Bloc de texte:
Rust propose des données qui seront garbage-collectées. Il suffit de
préfixer le type par un @
. Il est obligatoire d’initialiser les
données et ces données ne peuvent en aucun cas être partagées entre deux
tasks. De ce fait, le garbage collector ne pénalise qu’une seule
task et pas toutes. De plus, on a la garantie qu’il est impossible que
deux tasks accèdent simultanément à la même donnée. Il n’y a donc
aucun risque d’accès concurrents.
Données locales
Pour des raisons qui m’échappent, peu de langages proposent de déclarer des objets qui ont une durée de vie limitée au scope. C’est extrêmement performant (pas de garbage collector, pas de surcout mémoire lié au pointeur…). On a la garantie que l’objet existe et il sera simplement détruit à la fin du contexte. Si on veut sortir une variable du contexte, on la copie.
Les défenseurs du C++ vanteront cette approche nommée RAII qui est vraiment géniale de simplicité.
Il y a juste un défaut : lors qu’on souhaite avoir plusieurs objets qui font référence à un même objet, ça se gâte (mais en pratique, en prenant le temps de bien développer, il s’agit de cas limite assez rare).
Il s’agit là du modèle de base en Rust, autant dire que ça me réjouit.
Owned boxes
C’est le terme utilisé dans Rust. Il s’agit d’un pointeur similaire à un
std::unique_ptr
en C++. Il doit être initialisé (pas de pointeur nul)

Consigne 1:
D'après le texte sur Rust, à quel pointeur du C++ les owned boxes sont-elles comparées ?
Consigne 2:
Traduisez en anglais la phrase suivante du texte sur Rust : « Il s'agit là du modèle de base en Rust, autant dire que ça me réjouit. »
Consigne 3:
Rédigez la suite du texte sur Rust à partir de l'endroit où il s'arrête.
Le matériel présenté ensuite n'a aucun lien avec le texte sur Rust.

Données:

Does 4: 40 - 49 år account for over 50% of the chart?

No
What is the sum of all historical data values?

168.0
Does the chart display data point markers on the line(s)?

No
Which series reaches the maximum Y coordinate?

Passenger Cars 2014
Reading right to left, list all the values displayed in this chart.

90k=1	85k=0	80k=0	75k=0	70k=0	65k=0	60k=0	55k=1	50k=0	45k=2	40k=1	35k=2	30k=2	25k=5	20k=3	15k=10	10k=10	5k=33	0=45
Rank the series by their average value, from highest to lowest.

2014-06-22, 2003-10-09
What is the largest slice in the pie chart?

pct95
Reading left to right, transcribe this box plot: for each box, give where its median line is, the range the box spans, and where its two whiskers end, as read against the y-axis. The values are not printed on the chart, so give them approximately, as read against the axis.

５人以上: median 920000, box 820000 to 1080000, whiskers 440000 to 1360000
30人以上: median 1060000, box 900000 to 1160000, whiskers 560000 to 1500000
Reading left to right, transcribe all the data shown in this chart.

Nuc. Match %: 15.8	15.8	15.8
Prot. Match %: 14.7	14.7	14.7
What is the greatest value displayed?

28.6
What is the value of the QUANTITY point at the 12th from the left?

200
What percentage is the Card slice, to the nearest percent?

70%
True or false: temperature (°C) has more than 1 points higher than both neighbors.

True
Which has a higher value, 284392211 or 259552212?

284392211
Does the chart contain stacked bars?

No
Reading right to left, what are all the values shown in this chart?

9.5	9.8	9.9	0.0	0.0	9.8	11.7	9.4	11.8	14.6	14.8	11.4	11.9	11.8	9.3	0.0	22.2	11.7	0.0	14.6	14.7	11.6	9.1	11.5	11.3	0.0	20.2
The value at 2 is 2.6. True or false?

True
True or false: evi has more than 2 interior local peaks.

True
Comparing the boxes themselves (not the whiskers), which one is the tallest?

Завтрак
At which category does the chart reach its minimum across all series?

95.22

Réponse 1:
Au pointeur std::unique_ptr.

Réponse 2:
This is the basic model in Rust, so needless to say, I'm delighted.

Réponse 3:
et il ne peut pas y avoir deux pointeurs qui pointent sur le même objet.
Un bout de code possède la mémoire. Du coup la gestion de la mémoire
est triviale et il n’y a pas besoin de garbage collecteur.
La possession peut être transmise (typiquement vers une autre task),
mais il n’est plus possible d’utiliser la première variable (les
C++-istes penseront à std::move
).
fn main() {
let x = ~10; // x est un owned box vers un entier
let y = x; // y prend la possession. x n’est plus utilisable
io::println(int::str(*x)); // Ça ne compilera pas : on n’a pas le droit d’utiliser x
}
Mot de la fin sur la mémoire
Ça peut sembler compliqué d’avoir ces trois notions. Surtout lorsqu’on vient d’un langage tel le Java où l’on ne se pose pas forcément la question.
Je pense que c’est quand même utile de se pencher sur ces problématiques de possession des objets et que l’approche Rust est très agréable.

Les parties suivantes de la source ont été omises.